* EXCERPTED RECORDS

========================

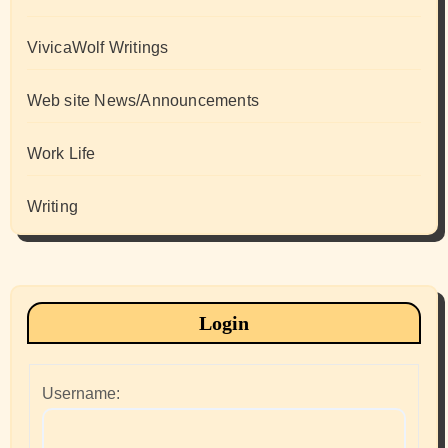
VivicaWolf Writings
Web site News/Announcements
Work Life
Writing
Login
Username:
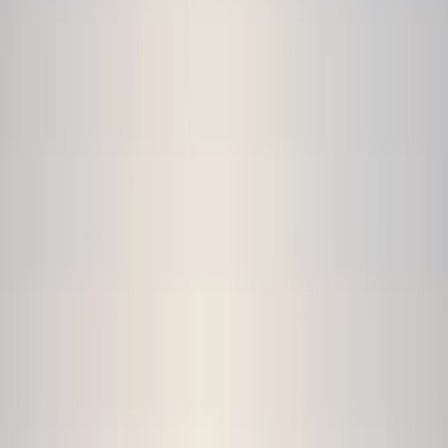
›
Rila Lakes and Musala
Ultimate Kayaking in Iskar Reservoir
Bucket list
Share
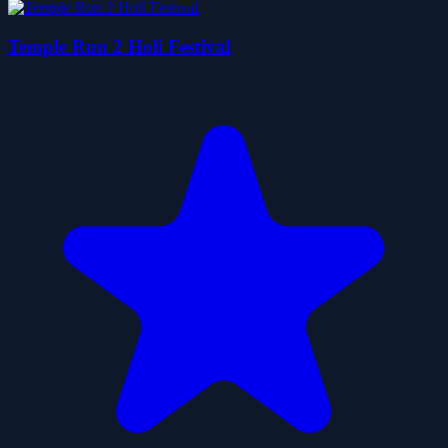
Temple Run 2 Holi Festival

========================

* WORK REQUEST
Transcribe the entries above verbatim, omitting their pictures.

* WRITTEN REPLY
VivicaWolf Writings
Web site News/Announcements
Work Life
Writing
Login
Username:
›
Rila Lakes and Musala
Ultimate Kayaking in Iskar Reservoir
Bucket list
Share
Temple Run 2 Holi Festival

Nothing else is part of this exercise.